If you are doing this on an already-built amplifier, then whatever that amp runs at is pretty much what it's gonna run at, so I'd say, just measure B+ and take that as a fixed voltage.
Now it's kind of a different story on my tube matcher, and I'm not saying I have the solution or the good way or anything else. I'm still not entirely happy with how and where this thing is at this juncture. The B+ originates in a voltage doubler running from a variac, so I can go anywhere from near zero to about +425. I elected to use a completely separate transformer for bias, and that circuit is regulated by an 0A3 tube = 75 volt gas regulator. After the regulator I have a voltage divider set up so I can bias anywhere from about -3 volts to about -65 volts. So I can cut off any sort of conventional output tube.
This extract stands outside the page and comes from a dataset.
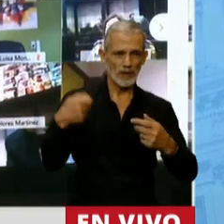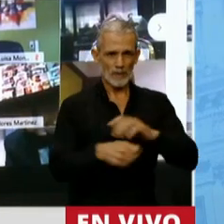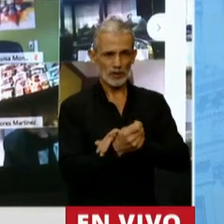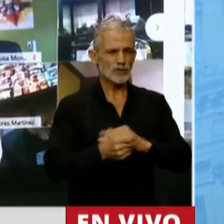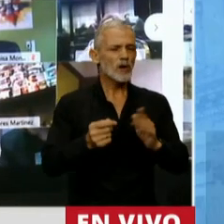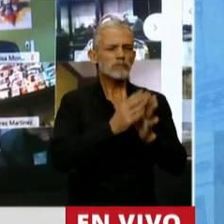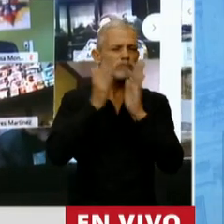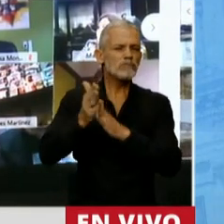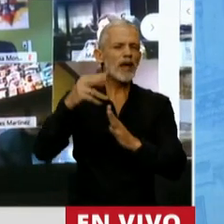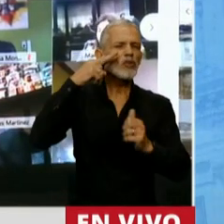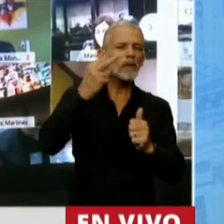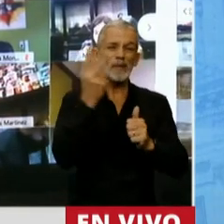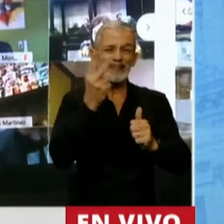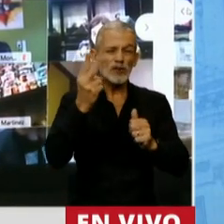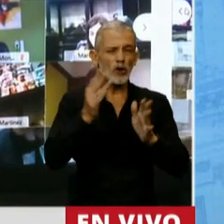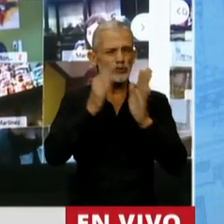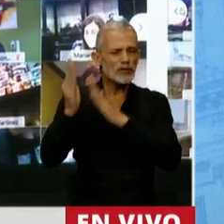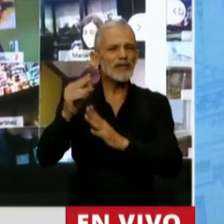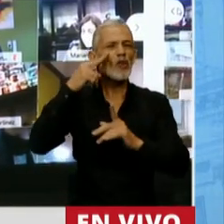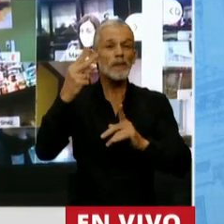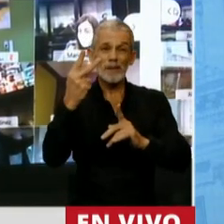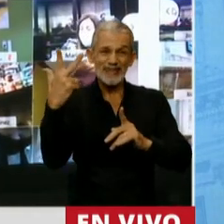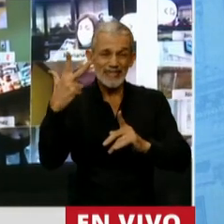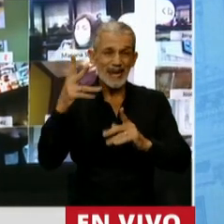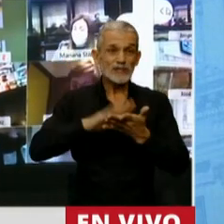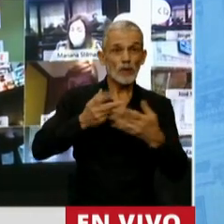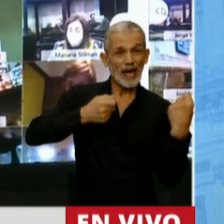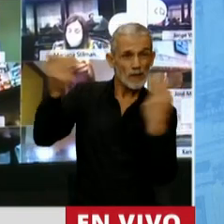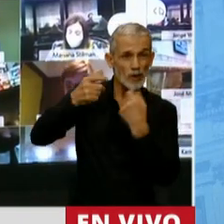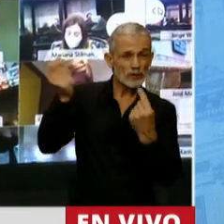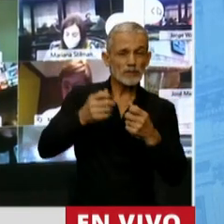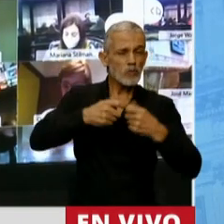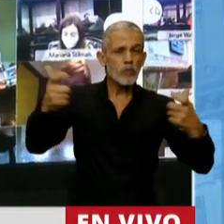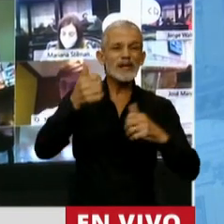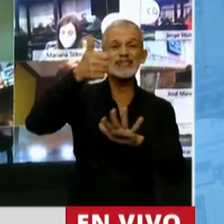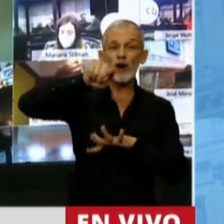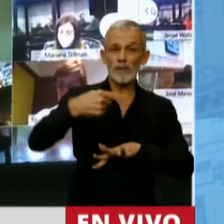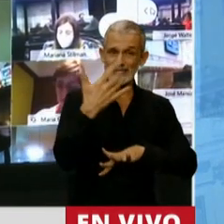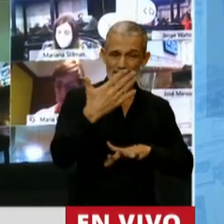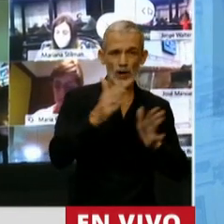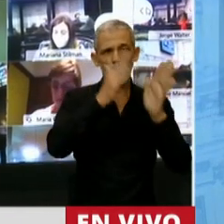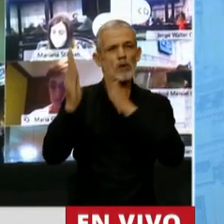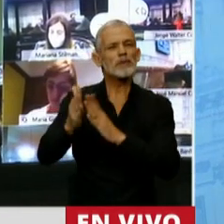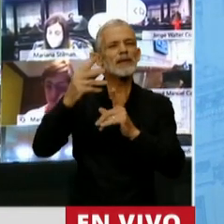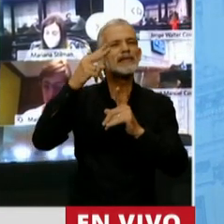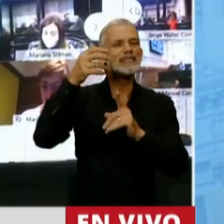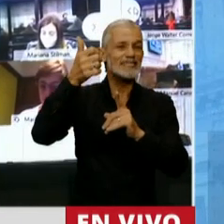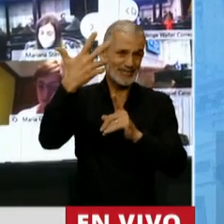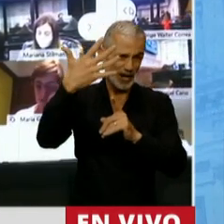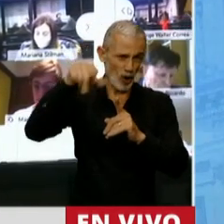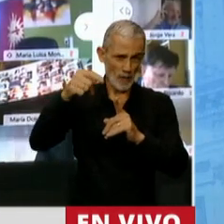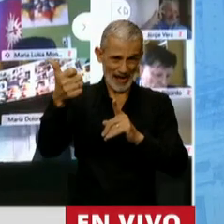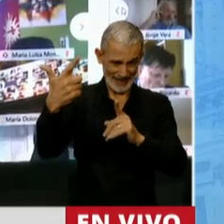2022 y 2023 en el caso de crecimiento de las exportaciones es de 6,5% y 5,3% y de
I can also blow up almost any output tube, LOL. Realize that I am not trying to set up the output tubes to pass a particular current value and there isn't any push-pull or duty cycle or anything like that. I'm just putting the tubes 100% in parallel (under static conditions, of course) and seeing how much they conduct with identical plate, screen, and bias voltages applied.
Incidentally; I've pulled 3 quads of output tubes out of commercial-unit tube type power supplies: 2 x 4 x 6L6 and 1 x 4 x 6550. These tubes are manufacture-date "matched" and (I assume) were installed in their respective supplies at the same date and have probably passed identical numbers of electrons over their lives. They end up being *phenomenally* closely matched. I believe the operation of the supplies in which they sat for years served to match them, if such a thing is possible. The higher emitters emitted more and the weaker emitters emitted less. Maybe I am fooling myself but as the tubes now exist, they appear to have been "formed" into quasi-matched sets.
But as for a commercially built amp you are trying to bias, or an amp you are building where there's a design-center voltage (eg; B+ = 350-375 volts) or even a specific PT you've selected, my reco would be not to expose that potential to the outside world.